By UCL Careers, on 6 August 2014

This blog post originally appeared on the Develop you Career blog

James Pursey is the Head of Inbound Marketing at carwow, an online comparison site for new car buying. He gives us his eight reasons why you should consider working at a start-up.

“I graduated university in 2011 and wanted to join a start-up but was drawn into the corporate world on the promise of juicy pay cheques and a clearly defined career path. I decided I’d take the suit route for a few years to save up some cash, then leave to start my own business.

After six months I quit my job and joined the start-up I should’ve gone with from the outset. I realised I was foolish to make a career decision based on what I felt I should do as opposed to what I actually wanted to do. After all, it’s crucial you enjoy what you do because otherwise it’ll suck the life out of you over time.

In the past couple of years I’ve worked at a corporation, two start-ups and also on the other side of the table as a start-up founder. I’m in an unusual position because I actually have an informed opinion on whether start-ups are better than corporates. Although I clearly think start-ups are the better option, there are many benefits to corporate companies such as security, wages and progression, but you most likely already know those bits.

Instead, here are my eight favourite reasons for joining a start-up.

1) Be your own boss

You don’t have to run a start-up to have ownership over something. Start-ups tend to operate on a matrix structure, which means you’re responsible for what you were hired for, it’s up to you to do your job, and there are no line managers.

2) Things happen really really quickly

Small teams move a lot faster than huge companies can, so if you have an idea you can normally get it put into practice within a day or two, not after six months of meetings and red tape.

3) Learning from the top

As I said a second ago, there’s no hierarchy here, and if you get in early enough you’ll be working directly alongside the executive team, learning directly from the people pushing the business along.

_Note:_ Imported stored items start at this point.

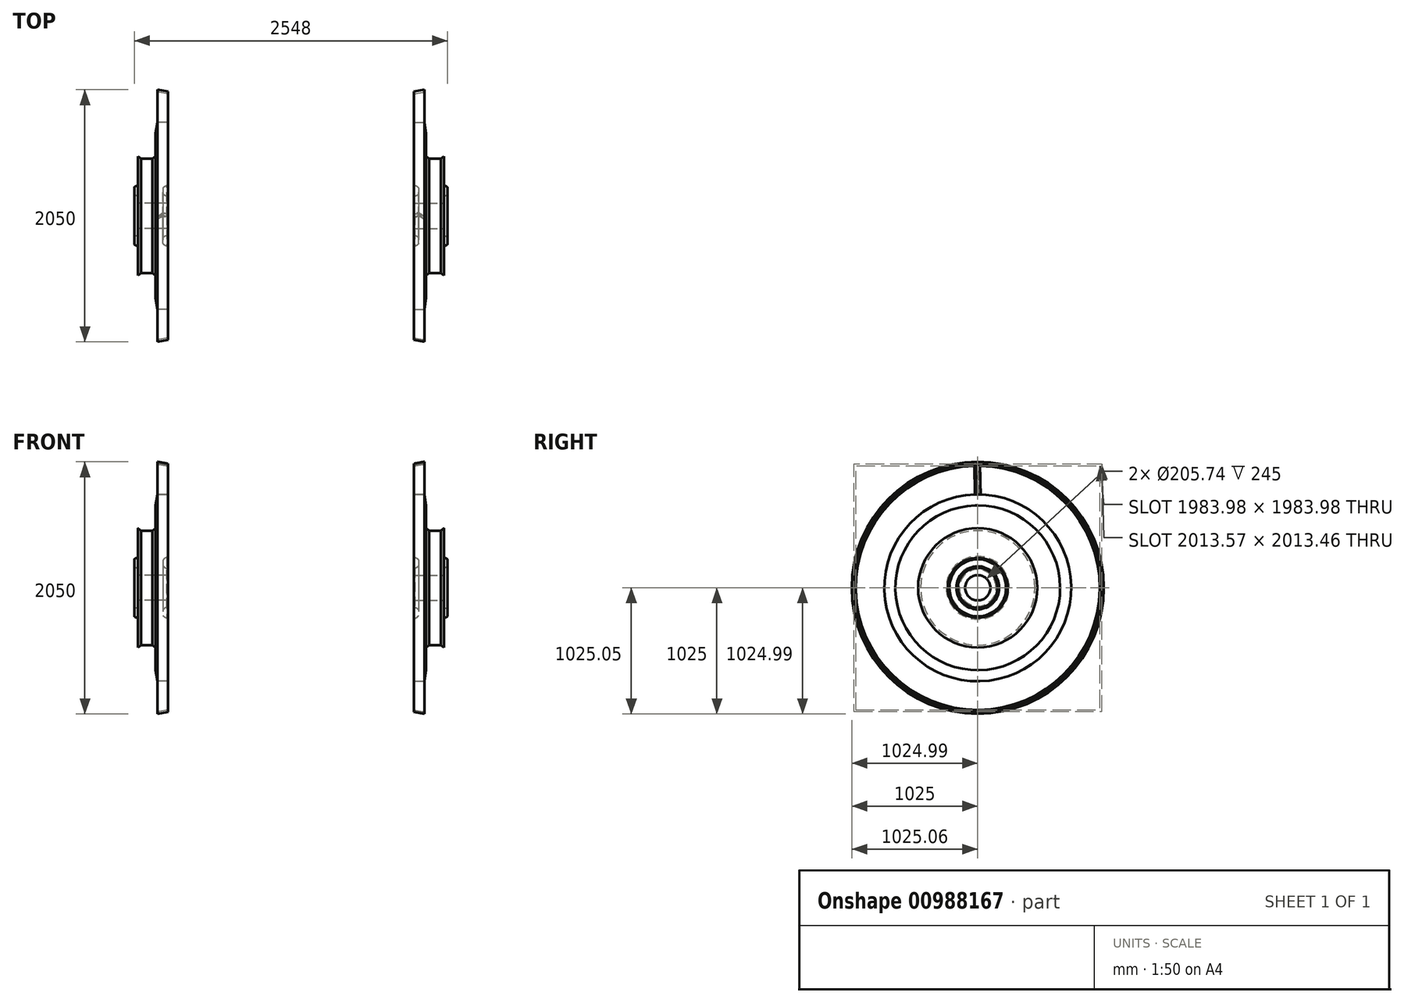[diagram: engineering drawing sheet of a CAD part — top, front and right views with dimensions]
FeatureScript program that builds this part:
annotation { "Feature Type Name" : "Feature", "Feature Type Description" : "" }
export const myFeature = defineFeature(function(context is Context, id is Id, definition is map)
    precondition{}
    {
        {
            var Q0;
            Q0=qCreatedBy(makeId("Top.planeOp"),FACE);
            var sketch = newSketch(context, id + "F0", { "sketchPlane" : qUnion([Q0])});
            skLineSegment(sketch, "E0", {"start": v(-458.73, 0) * mm, "end": v(0, 0) * mm, "construction": true});
            skLineSegment(sketch, "E1", {"start": v(0, 760) * mm, "end": v(-85, 760) * mm});
            skLineSegment(sketch, "E2", {"start": v(-125, 465) * mm, "end": v(-220, 465) * mm});
            skLineSegment(sketch, "E3", {"start": v(-220, 465) * mm, "end": v(-245, 485) * mm});
            skLineSegment(sketch, "E4", {"start": v(-245, 485) * mm, "end": v(-245, 243.87) * mm});
            skLineSegment(sketch, "E5", {"start": v(-245, 102.87) * mm, "end": v(0, 102.87) * mm});
            skLineSegment(sketch, "E6", {"start": v(0, 102.87) * mm, "end": v(0, 157.87) * mm});
            skLineSegment(sketch, "E7", {"start": v(-85, 1025) * mm, "end": v(-85, 1007) * mm});
            skLineSegment(sketch, "E8", {"start": v(-85, 1007) * mm, "end": v(0, 992) * mm});
            skLineSegment(sketch, "E9", {"start": v(0, 992) * mm, "end": v(0, 1010) * mm});
            skLineSegment(sketch, "E10", {"start": v(0, 1010) * mm, "end": v(-85, 1025) * mm});
            skLineSegment(sketch, "E11", {"start": v(-85, 760) * mm, "end": v(-85, 1007) * mm, "construction": true});
            skLineSegment(sketch, "E12", {"start": v(-100, 485) * mm, "end": v(-100, 670) * mm});
            skLineSegment(sketch, "E13", {"start": v(-100, 670) * mm, "end": v(-85, 760) * mm});
            skLineSegment(sketch, "E14", {"start": v(-100, 485) * mm, "end": v(-125, 465) * mm});
            skLineSegment(sketch, "E15", {"start": v(-100, 485) * mm, "end": v(-245, 485) * mm, "construction": true});
            skArc(sketch, "E16", {"start": v(-245, 161.87) * mm, "mid": v(-260.7, 165) * mm, "end": v(-274, 173.89) * mm});
            skLineSegment(sketch, "E17", {"start": v(-274, 231.85) * mm, "end": v(-274, 173.89) * mm});
            skArc(sketch, "E18.trimOffspring", {"start": v(-274, 231.85) * mm, "mid": v(-260.7, 240.75) * mm, "end": v(-245, 243.87) * mm});
            skLineSegment(sketch, "E19.trimOffspring", {"start": v(-245, 161.87) * mm, "end": v(-245, 102.87) * mm});
            skArc(sketch, "E20", {"start": v(-245, 161.87) * mm, "mid": v(-286, 202.87) * mm, "end": v(-245, 243.87) * mm, "construction": true});
            skLineSegment(sketch, "E21", {"start": v(-245, 202.87) * mm, "end": v(0, 202.87) * mm, "construction": true});
            skArc(sketch, "E22", {"start": v(0, 157.87) * mm, "mid": v(-22.53, 163.91) * mm, "end": v(-39, 180.42) * mm});
            skLineSegment(sketch, "E23", {"start": v(-39, 225.32) * mm, "end": v(-39, 180.42) * mm});
            skArc(sketch, "E24.trimOffspring", {"start": v(-39, 225.32) * mm, "mid": v(-22.53, 241.83) * mm, "end": v(0, 247.87) * mm});
            skLineSegment(sketch, "E25.trimOffspring", {"start": v(0, 247.87) * mm, "end": v(0, 760) * mm});
            skArc(sketch, "E26", {"start": v(0, 157.87) * mm, "mid": v(-45, 202.87) * mm, "end": v(0, 247.87) * mm, "construction": true});
            skSolve(sketch);
        }
        {
            var Q0;
            Q0=makeQuery(id+"F0.imprint","IMPRINT",FACE,{"disambiguationData":[TD([[makeQuery(id+"F0.imprint","IMPRINT",EDGE,{"derivedFrom":sQuery(id+"F0.wireOp",EDGE,"E7")}),1.0]])]});
            var Q1;
            Q1=makeQuery(id+"F0.imprint","IMPRINT",FACE,{"disambiguationData":[TD([[makeQuery(id+"F0.imprint","IMPRINT",EDGE,{"derivedFrom":sQuery(id+"F0.wireOp",EDGE,"E1")}),1.0]])]});
            var Q2;
            Q2=sQuery(id+"F0.wireOp",EDGE,"E0");
            revolve(context, id + "F1", {"surfaceOperationType" : NewSurfaceOperationType.NEW, "entities" : qUnion([Q0, Q1]), "axis" : qUnion([Q2]), "revolveType" : RevolveType.FULL});
        }
        {
            var Q0;
            Q0=makeQuery(id+"F1.opRevolve","SWEPT_EDGE",EDGE,{"disambiguationData":[OSD([sQuery(id+"F0.wireOp",EDGE,"E24.trimOffspring"),sQuery(id+"F0.wireOp",EDGE,"E25.trimOffspring")])]});
            var Q1;
            Q1=makeQuery(id+"F1.opRevolve","SWEPT_EDGE",EDGE,{"disambiguationData":[OSD([sQuery(id+"F0.wireOp",EDGE,"E6"),sQuery(id+"F0.wireOp",EDGE,"E22")])]});
            chamfer(context, id + "F2", {"entities" : qUnion([Q0, Q1]), "width" : 9 * mm, "tangentPropagation" : true});
        }
        {
            var Q0;
            Q0=qCreatedBy(makeId("Right.planeOp"),FACE);
            var sketch = newSketch(context, id + "F3", { "sketchPlane" : qUnion([Q0])});
            skLineSegment(sketch, "E27", {"start": v(0, 0) * mm, "end": v(0, 760) * mm, "construction": true});
            skLineSegment(sketch, "E28", {"start": v(0, 0) * mm, "end": v(0, 1010) * mm, "construction": true});
            skCircle(sketch, "E29.0", {"center": v(0, 0) * mm, "radius": 1010 * mm, "construction": true});
            skCircle(sketch, "E30.0", {"center": v(0, 0) * mm, "radius": 760 * mm, "construction": true});
            skSolve(sketch);
        }
        {
            var Q0;
            Q0=qCreatedBy(makeId("Front.planeOp"),FACE);
            var sketch = newSketch(context, id + "F4", { "sketchPlane" : qUnion([Q0])});
            skLineSegment(sketch, "E31", {"start": v(-85, 1025) * mm, "end": v(0, 1010) * mm, "construction": true});
            skLineSegment(sketch, "E32", {"start": v(-42.5, 1017.5) * mm, "end": v(-56.24, 939.67) * mm, "construction": true});
            skSolve(sketch);
        }
        {
            var Q0;
            Q0=sQuery(id+"F4.wireOp",EDGE,"E31");
            cPoint(context, id + "F5", {"entities" : qUnion([Q0]), "parameter" : 0.5});
        }
        {
            var Q0;
            Q0 = qCreatedBy(id + "F5" ,VERTEX);
            var Q1;
            Q1=sQuery(id+"F4.wireOp",EDGE,"E32");
            cPlane(context, id + "F6", {"entities" : qUnion([Q0, Q1]), "cplaneType" : CPlaneType.LINE_POINT, "offset" : 25 * mm, "width" : 150 * mm, "height" : 150 * mm});
        }
        {
            var Q0;
            Q0=sQuery(id+"F3.wireOp",VERTEX,"E27.end");
            var Q1;
            Q1=sQuery(id+"F3.wireOp",EDGE,"E28");
            cPlane(context, id + "F7", {"entities" : qUnion([Q0, Q1]), "cplaneType" : CPlaneType.LINE_POINT, "offset" : 25 * mm, "width" : 150 * mm, "height" : 150 * mm});
        }
        {
            var Q0;
            Q0=qCreatedBy(id+"F7.planeOp",FACE);
            cPlane(context, id + "F8", {"entities" : qUnion([Q0]), "cplaneType" : CPlaneType.OFFSET, "offset" : 1 * mm, "oppositeDirection" : true, "width" : 150 * mm, "height" : 150 * mm});
        }
        {
            var Q0;
            Q0=qCreatedBy(id+"F6.planeOp",FACE);
            cPlane(context, id + "F9", {"entities" : qUnion([Q0]), "cplaneType" : CPlaneType.OFFSET, "offset" : 5 * mm, "width" : 150 * mm, "height" : 150 * mm});
        }
        {
            var Q0;
            Q0=qCreatedBy(id+"F8.planeOp",FACE);
            var sketch = newSketch(context, id + "F10", { "sketchPlane" : qUnion([Q0])});
            skLineSegment(sketch, "E33.0", {"start": v(-85, -760) * mm, "end": v(-85, 760) * mm, "construction": true});
            skLineSegment(sketch, "E34.0", {"start": v(0, 760) * mm, "end": v(0, -760) * mm, "construction": true});
            skLineSegment(sketch, "E35", {"start": v(0, 0) * mm, "end": v(0, 15) * mm});
            skLineSegment(sketch, "E36", {"start": v(-85, -11.9) * mm, "end": v(-85, -21.9) * mm});
            skFitSpline(sketch, "E37", {"points": [v(0, 15) * mm, v(-30.5, 23.18) * mm, v(-56.1, 15) * mm, v(-85, -11.9) * mm], "startDerivative": vector(-98.33, 77.82) * mm, "endDerivative": vector(-58.12, -78.29) * mm});
            skFitSpline(sketch, "E38", {"points": [v(0, 0) * mm, v(-15.4, -5.27) * mm, v(-34.8, 2.04) * mm, v(-85, -21.9) * mm], "startDerivative": vector(-36.35, -51.97) * mm, "endDerivative": vector(-105.16, -83.49) * mm});
            skSolve(sketch);
        }
        {
            var Q0;
            Q0=qCreatedBy(id+"F9.planeOp",FACE);
            var sketch = newSketch(context, id + "F11", { "sketchPlane" : qUnion([Q0])});
            skLineSegment(sketch, "E39", {"start": v(-260.95, 28.43) * mm, "end": v(-260.95, 18.43) * mm});
            skLineSegment(sketch, "E40", {"start": v(-174.64, 6.55) * mm, "end": v(-174.64, -8.45) * mm});
            skFitSpline(sketch, "E41", {"points": [v(-174.64, 6.55) * mm, v(-191.16, 11.32) * mm, v(-211.6, 4.64) * mm, v(-260.95, 28.43) * mm], "startDerivative": vector(-65.47, 68.6) * mm, "endDerivative": vector(-133.62, 88.3) * mm});
            skFitSpline(sketch, "E42", {"points": [v(-174.64, -8.45) * mm, v(-206.37, -17.35) * mm, v(-231.59, -8.73) * mm, v(-260.95, 18.43) * mm], "startDerivative": vector(-80.99, -68.84) * mm, "endDerivative": vector(-73.9, 76.03) * mm});
            skLineSegment(sketch, "E43", {"start": v(-260.95, -101.9) * mm, "end": v(-260.95, 101.9) * mm, "construction": true});
            skLineSegment(sketch, "E44", {"start": v(-174.64, 101.14) * mm, "end": v(-174.64, -101.14) * mm, "construction": true});
            skPoint(sketch, "E45", {"position": v(-260.95, 0) * mm});
            skSolve(sketch);
        }
        {
            var Q2;
            Q2=qSketchRegion(id+"F10",true);
            var Q3;
            Q3=qSketchRegion(id+"F11",true);
            loft(context, id + "F12", {"operationType" : NewBodyOperationType.ADD, "sheetProfilesArray" : [{ "sheetProfileEntities" : qUnion([Q2]) }, { "sheetProfileEntities" : qUnion([Q3]) }]});
        }
        {
            var Q0;
            Q0=qCreatedBy(makeId("Right.planeOp"),FACE);
            cPlane(context, id + "F13", {"entities" : qUnion([Q0]), "cplaneType" : CPlaneType.OFFSET, "offset" : 1000 * mm, "width" : 150 * mm, "height" : 150 * mm});
        }
        {
            var Q0;
            Q0=makeQuery(id+"F1.opRevolve","SWEPT_BODY",BODY,{"disambiguationData":[OSD([sQuery(id+"F0.wireOp",EDGE,"E1"),sQuery(id+"F0.wireOp",EDGE,"E2"),sQuery(id+"F0.wireOp",EDGE,"E3"),sQuery(id+"F0.wireOp",EDGE,"E4"),sQuery(id+"F0.wireOp",EDGE,"E5"),sQuery(id+"F0.wireOp",EDGE,"E6"),sQuery(id+"F0.wireOp",EDGE,"E12"),sQuery(id+"F0.wireOp",EDGE,"E13"),sQuery(id+"F0.wireOp",EDGE,"E14"),sQuery(id+"F0.wireOp",EDGE,"E16"),sQuery(id+"F0.wireOp",EDGE,"E17"),sQuery(id+"F0.wireOp",EDGE,"E18.trimOffspring"),sQuery(id+"F0.wireOp",EDGE,"E19.trimOffspring"),sQuery(id+"F0.wireOp",EDGE,"E22"),sQuery(id+"F0.wireOp",EDGE,"E23"),sQuery(id+"F0.wireOp",EDGE,"E24.trimOffspring"),sQuery(id+"F0.wireOp",EDGE,"E25.trimOffspring")])]});
            var Q1;
            Q1=qCreatedBy(id+"F13.planeOp",FACE);
            mirror(context, id + "F14", {"entities" : qUnion([Q0]), "mirrorPlane" : qUnion([Q1])});
        }
    });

4) You’ll learn a shed load of stuff

Tonight Matthew, I’m going to be a content marketer, oh wait… maybe a social media guru, nope how about a developer? Start-ups promote cross-training, so you’ll learn things about subjects you had no idea about, boosting your skills portfolio and future employability.

5) It’s bloody good fun

You’ll be working in a fast-paced work-hard, play-hard environment with people with similar motivations and interests to you.  What doesn’t sound fun about that?

6) You can progress quickly

In less than six months I’ve gone from being a sales exec to running inbound marketing. If you have the right attitude you can progress fast.

7) There are all sorts of perks – weird ones too

From beer-stocked fridges and full fry ups every day, to Christmas parties abroad and pool tables in the office, start-ups are pretty cool environments to work in.

8) The bumping-into-old-friends situation

You bump into someone you went to secondary school with and the inevitable question of “what do you do for work” comes up. Saying you’re an accountant may be the perfect career for you, but you may be the type of person that wants to answer that question and blow someone’s mind – “I’m running inbound marketing at a start-up that just raised over a million pounds from the guys that invested in LoveFilm, Betfair and Zoopla, we’re providing consumers with a service they’ve been crying out for when it comes to buying a new car”. Winning.

There are lots of pros and cons to both startups and corporates. Only you can decide which you think you’d prefer. Just don’t make a decision for the wrong reasons.